Phone support is non-existence for all basic packages, but if you invest in one of the high valued packages, you get to use this service. If you rate phone support as ultra important to get you website going, and you happen to be on a basic package, then you will have to consider their sister company, HostNine, seriously. Nevertheless, the level of ticket support is amazing and I personally think this mitigates the missing phone support effectively.
It is difficult to speak bad about a company’s trajectory growth, but the fact that ASO grow so much in such short time recently could create a backlash on their service level. Today, the company is not considered a mainstream hosting provider yet. But as business continues to scale, it can be anybody’s guess if ASO is capable of handling the extra users load or if that level of service is going to sacrifice. Back in early 2013, I complained about a drop in service quality when the company’s aggressive growth path was evident, but they quickly turned around and it has been business as usual, credit to them.

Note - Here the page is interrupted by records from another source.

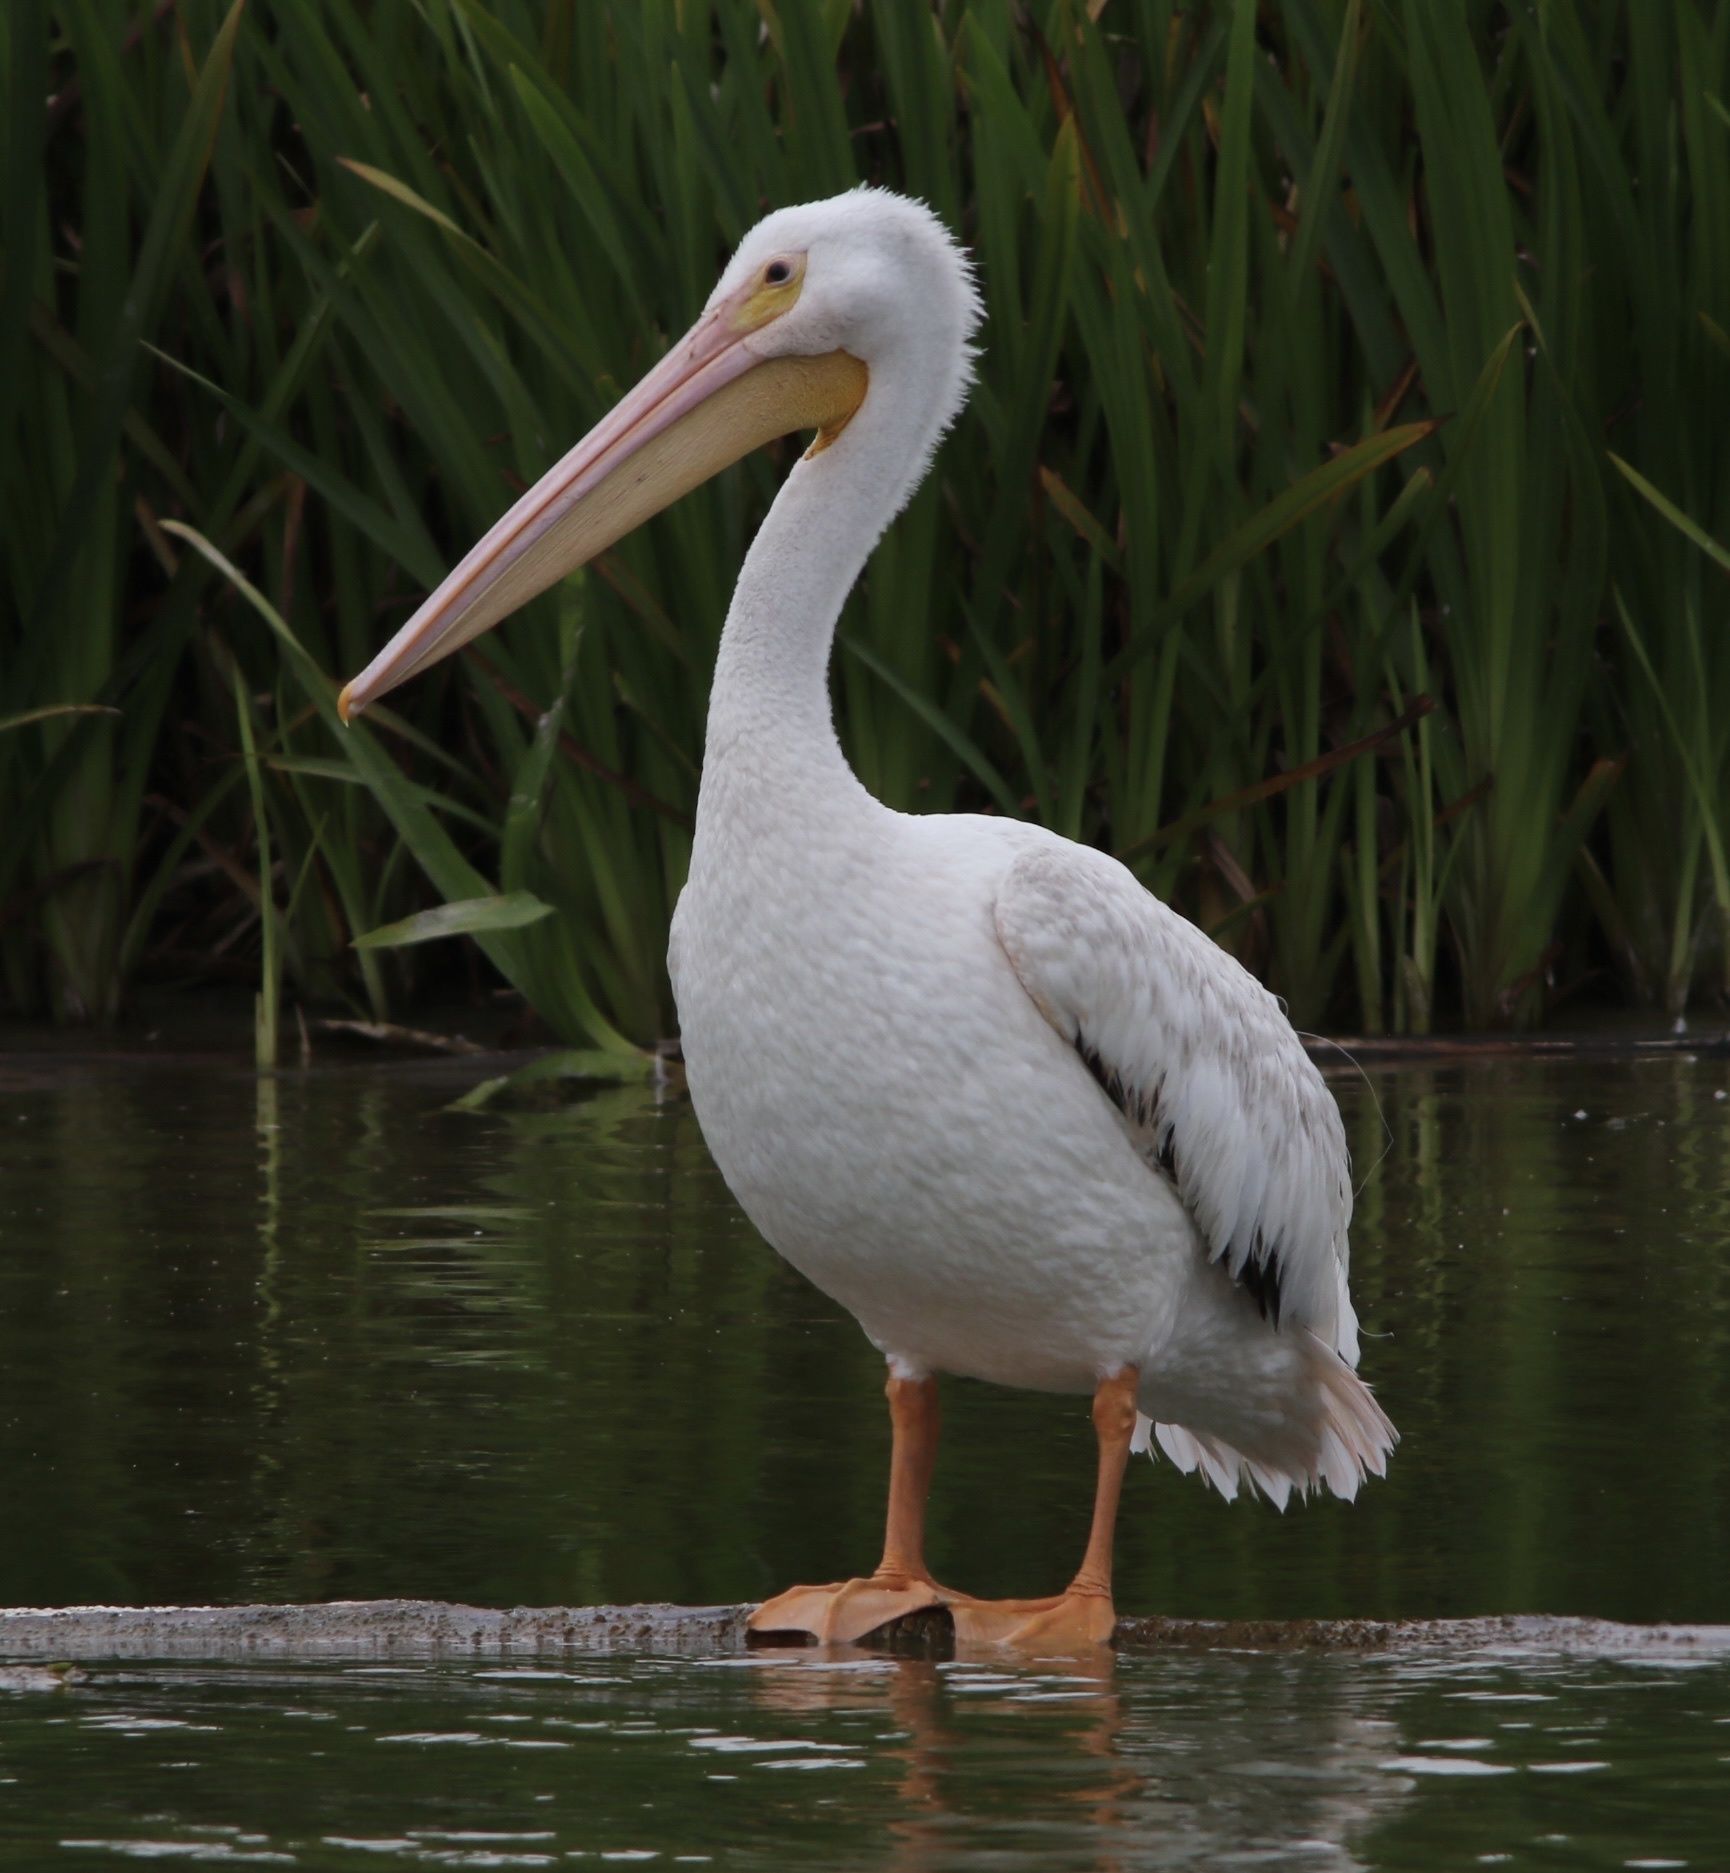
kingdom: Animalia
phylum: Chordata
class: Aves
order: Pelecaniformes
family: Pelecanidae
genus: Pelecanus
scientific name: Pelecanus erythrorhynchos
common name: American white pelican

Again, same time as I witnessed a decline in quality of customer service, uptime also suffered. For straight 2 month, my observation of 4 shared servers revealed that average uptime had dropped to 99.73%. To be fair, they acknowledged my observation and compensated me free months of hosting, as part of their process to honor their guarantee, which has been beneficial to me, to say the least.
EIG finally acquired ASO in Jul 2012. On paper, some eminent changes on operation were perhaps to be expected, but after my conversations with a few executives at ASO, I was made to understand that EIG is allowing ASO to operate sort of autonomously. If that message stays true, I have no ground to complain.
A Small Orange really looks like an honest operator focusing on its web hosting packages and services. The company lays out pertinent information for customers’ consumption; there was never any attempt to over-glorify itself or indulge in freebies to tempt customers, and the website is neat with easy to navigate structure.
If there is any bone to pick, then it got to be the lack of telephone support, limited live chat support and tech support staff who are not housed at the same location.
Although my experience confirmed that great support service can still be had through emails, I am not sure if the rest of the webmasters share my feeling.
The bottom line of this review is that A Small Orange has earned its fine reputation and its website has been a great source of fact finding and information gathering for me. It helps that the company also adopts a positive policy on cancellation refund.